Methamphetamine use is associated with a range of cardiovascular complications, including acute vascular constriction, vasospasm, endothelial damage, pulmonary hypertension, and a severe form of dilated cardiomyopathy. The degree of tolerance and individual differences in responsiveness to the drug can influence the risk of developing these complications. Cardiovascular magnetic resonance imaging (CMR) with a delayed increase in gadolinium can be used to identify fibrosis in ischemic and non-ischemic cardiomyopathies and may be useful in predicting recovery in non-ischemic cardiomyopathies associated with toxins. Methamphetamine induces powerful vasoconstriction that can cause severe vasospasm of the coronary arteries and microvasculature, resulting in myocardial ischemia. This combined with direct toxicity to myocardial cells leads to myocardial contractile dysfunction, chronic inflammation, and ultimately myocyte loss due to replacement fibrosis resulting in dilated cardiomyopathy.

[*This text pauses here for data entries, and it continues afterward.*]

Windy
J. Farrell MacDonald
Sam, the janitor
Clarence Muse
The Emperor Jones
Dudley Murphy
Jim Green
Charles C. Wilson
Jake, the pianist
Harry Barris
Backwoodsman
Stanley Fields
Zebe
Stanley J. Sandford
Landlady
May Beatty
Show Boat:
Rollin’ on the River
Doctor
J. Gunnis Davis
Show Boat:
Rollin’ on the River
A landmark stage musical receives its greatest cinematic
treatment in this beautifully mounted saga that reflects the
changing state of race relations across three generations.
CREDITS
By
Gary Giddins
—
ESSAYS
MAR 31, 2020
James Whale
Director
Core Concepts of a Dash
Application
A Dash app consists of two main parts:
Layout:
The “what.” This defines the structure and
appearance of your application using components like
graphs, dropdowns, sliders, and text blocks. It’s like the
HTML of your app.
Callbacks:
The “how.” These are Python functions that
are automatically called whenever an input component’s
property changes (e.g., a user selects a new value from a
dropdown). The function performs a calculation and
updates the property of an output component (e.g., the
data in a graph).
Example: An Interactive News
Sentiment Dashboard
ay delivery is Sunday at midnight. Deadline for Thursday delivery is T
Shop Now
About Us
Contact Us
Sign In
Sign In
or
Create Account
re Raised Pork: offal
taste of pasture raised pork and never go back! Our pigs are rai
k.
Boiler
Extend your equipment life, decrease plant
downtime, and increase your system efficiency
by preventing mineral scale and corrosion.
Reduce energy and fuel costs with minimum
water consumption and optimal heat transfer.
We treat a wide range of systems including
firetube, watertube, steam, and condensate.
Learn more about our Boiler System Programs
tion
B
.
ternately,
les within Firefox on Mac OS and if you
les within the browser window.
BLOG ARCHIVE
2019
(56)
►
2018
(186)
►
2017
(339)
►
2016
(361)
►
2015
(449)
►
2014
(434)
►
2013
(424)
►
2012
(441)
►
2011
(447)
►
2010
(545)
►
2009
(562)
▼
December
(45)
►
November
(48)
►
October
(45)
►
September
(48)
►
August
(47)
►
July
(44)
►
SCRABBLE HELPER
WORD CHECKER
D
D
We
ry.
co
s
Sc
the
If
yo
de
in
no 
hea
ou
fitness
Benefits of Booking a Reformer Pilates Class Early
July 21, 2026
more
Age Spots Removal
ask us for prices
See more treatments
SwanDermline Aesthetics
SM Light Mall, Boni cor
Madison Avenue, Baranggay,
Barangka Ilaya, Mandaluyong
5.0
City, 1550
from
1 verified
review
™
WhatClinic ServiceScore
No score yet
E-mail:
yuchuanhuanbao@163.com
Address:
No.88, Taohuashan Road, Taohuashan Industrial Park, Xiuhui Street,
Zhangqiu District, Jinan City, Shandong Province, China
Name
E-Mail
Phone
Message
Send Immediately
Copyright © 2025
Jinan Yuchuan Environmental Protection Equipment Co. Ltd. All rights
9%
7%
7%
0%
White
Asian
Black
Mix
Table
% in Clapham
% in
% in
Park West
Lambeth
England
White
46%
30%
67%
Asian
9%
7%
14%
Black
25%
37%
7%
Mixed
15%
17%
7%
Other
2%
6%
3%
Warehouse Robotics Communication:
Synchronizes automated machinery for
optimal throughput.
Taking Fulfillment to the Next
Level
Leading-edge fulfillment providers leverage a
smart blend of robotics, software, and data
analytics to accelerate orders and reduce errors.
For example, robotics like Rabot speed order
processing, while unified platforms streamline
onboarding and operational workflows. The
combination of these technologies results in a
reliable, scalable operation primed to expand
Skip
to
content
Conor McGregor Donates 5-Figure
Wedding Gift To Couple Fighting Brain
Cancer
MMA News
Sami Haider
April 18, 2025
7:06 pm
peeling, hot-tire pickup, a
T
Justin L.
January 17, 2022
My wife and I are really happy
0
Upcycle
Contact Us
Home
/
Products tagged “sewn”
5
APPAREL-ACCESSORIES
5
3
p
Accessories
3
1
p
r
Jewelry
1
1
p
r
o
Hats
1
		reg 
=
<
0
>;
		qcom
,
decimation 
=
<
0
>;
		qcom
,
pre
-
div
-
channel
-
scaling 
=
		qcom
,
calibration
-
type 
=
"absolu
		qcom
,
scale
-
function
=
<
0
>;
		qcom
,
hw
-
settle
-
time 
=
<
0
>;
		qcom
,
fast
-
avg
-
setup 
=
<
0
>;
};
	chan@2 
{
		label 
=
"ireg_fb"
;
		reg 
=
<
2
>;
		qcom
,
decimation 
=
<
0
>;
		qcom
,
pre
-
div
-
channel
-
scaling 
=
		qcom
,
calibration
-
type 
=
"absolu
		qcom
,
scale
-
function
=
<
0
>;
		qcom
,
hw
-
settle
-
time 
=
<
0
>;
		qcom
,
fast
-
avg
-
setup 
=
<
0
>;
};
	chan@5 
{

Clinical and autopsy reports obtained from long-term methamphetamine users showed indicators of cardiomyopathy such as necrosis, fibrosis, hypertrophy, and enlargement of the heart. The degree of fibrosis predicts functional recovery after cessation of methamphetamine use, while heart function did not improve in any of the patients who continued to use methamphetamine. In animal models, methamphetamine administration induces cardiomyopathies with cardiomyocyte disorder, intracellular and extracellular edema, abnormally shaped mitochondria and nuclei, dilated T tubules, myocyte degeneration, contractile band degeneration and myofilament loss. The use of methamphetamine generally promotes dilated cardiomyopathy with an enlarged and dilated heart and decline severe contractile function. We report a case of severe cardiomyopathy associated with methamphetamine in which heart function recovered after 6 months. The risk of cardiovascular problems among methamphetamine users increases when the drug is combined with alcohol, cocaine or opiates.
Long-term methamphetamine use has been associated with a severe form of dilated cardiomyopathy. Expression of c-Fos, Fos-b, c-jun and dusp-1 in the mouse heart after single and repeated administration of methamphetamine has been shown to induce autophagy during methamphetamine-induced toxicity. The dose necessary and sufficient to cause serious cardiovascular complications or death is unclear due to individual differences in responsiveness and variations in tolerance. While there are few reports of chronic systemic hypertension among methamphetamine users, long-term methamphetamine abuse can cause a marked increase in pulmonary hypertension. In addition to vasospasm, methamphetamine users show a significant worsening of atherosclerotic cardiovascular disease. Methamphetamine-related cardiomyopathy is associated with severe systolic dysfunction, left ventricular chamber dilation.
Treatment for methamphetamine toxicity should be based on the presentation of symptoms and not on the reported dose administered. CMR may be useful in predicting recovery in non-ischemic cardiomyopathies associated with toxins.